** Opening TEXT PASSAGE block **
# Form 8854



## Waldemar22

HI, just a question about irs form 8854. 
part IV section A, line one.

Does this mean that if I have no tax obligations to the IRS after tax credits (or FEIE) than I put zero in each applicable space? Or is it an avg of my last 5 years of income? This is not so clear. There is of course nothing about this in the instructions that I could find.

Thanks for the help.


----------



## Bevdeforges

If you had no tax obligations in each of the five years they are asking for, put 0 in the spaces. They say nothing about averaging - they want your actual tax liability for each of the 5 years.
Cheers,
Bev


----------



## Waldemar22

Bevdeforges said:


> If you had no tax obligations in each of the five years they are asking for, put 0 in the spaces. They say nothing about averaging - they want your actual tax liability for each of the 5 years.
> Cheers,
> Bev


This is what I figured but wasn´t sure. One would have to earn a whole lot of money in order to have to owe the irs at least $140k in taxes. This is not me. 

I have another nut to crack here. 
Part V #7 "pensions for services performed outside the US", 
would this be my Norwegian state pension? If so how do I figure the mark to market value?
This pension is akin to social security in the states except that it actually is a liveable pension. I can not cash it in now even if I wanted to . I have paid into it through taxes every year and if I stay here until I retire (in at least 20 years) only then am I entitled to this. If I were to leave now Norway now, I would be entitled to something but much less than if I stay for 30 years.
I have no idea how to figure this out, or even if this is neccessary to report in this matter. Tax treaty ?

This pension is not like an RRSP or 401k in that I have very little control of these funds. 

Does this make sense?


----------



## Bevdeforges

Oh that's nice - the instructions specifically don't say a word about line 7. 

Elsewhere (that is, other forms), in the reporting of financial information for those resident overseas, they specifically say NOT to report national retirement plans that function like US social security. I'd go with that here - and if they have questions, they'll ask later. I think you can reasonably argue that the state pension plan has no current fair market value, because you have no idea what the value will be of your benefit until you get to the point you qualify for it.
Cheers,
Bev


----------



## Waldemar22

Bevdeforges said:


> Oh that's nice - the instructions specifically don't say a word about line 7.
> 
> Elsewhere (that is, other forms), in the reporting of financial information for those resident overseas, they specifically say NOT to report national retirement plans that function like US social security. I'd go with that here - and if they have questions, they'll ask later. I think you can reasonably argue that the state pension plan has no current fair market value, because you have no idea what the value will be of your benefit until you get to the point you qualify for it.
> Cheers,
> Bev


This sounds good. I´ll buy that until I hear differently, 

Have a nice weekend.


----------



## CanadianHoosier

Having just spent about 4 hours over the past week putting mine together, I concur with Bev.


----------



## WSquared

I have a related question here (.../expats/expat-tax/103314-form-8854-a.html) if anybody knows the answer. thanks, William


----------
** Closing TEXT PASSAGE block **
** Opening EXERCISE DATA block **
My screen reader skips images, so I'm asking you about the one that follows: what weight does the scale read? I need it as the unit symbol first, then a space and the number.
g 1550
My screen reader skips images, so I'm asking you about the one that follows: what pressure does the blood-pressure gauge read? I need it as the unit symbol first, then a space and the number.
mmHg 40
** Closing EXERCISE DATA block **
** Opening EXERCISE DATA block **
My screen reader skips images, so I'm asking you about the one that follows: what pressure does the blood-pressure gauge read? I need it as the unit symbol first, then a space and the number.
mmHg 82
** Closing EXERCISE DATA block **
_WHAT TO DO_
In the Form 8854 thread, what does Bevdeforges say to enter in the spaces of Part IV, section A, line one if there were no tax obligations in each of the five years?

_RESPONSE_
Enter 0 in the spaces.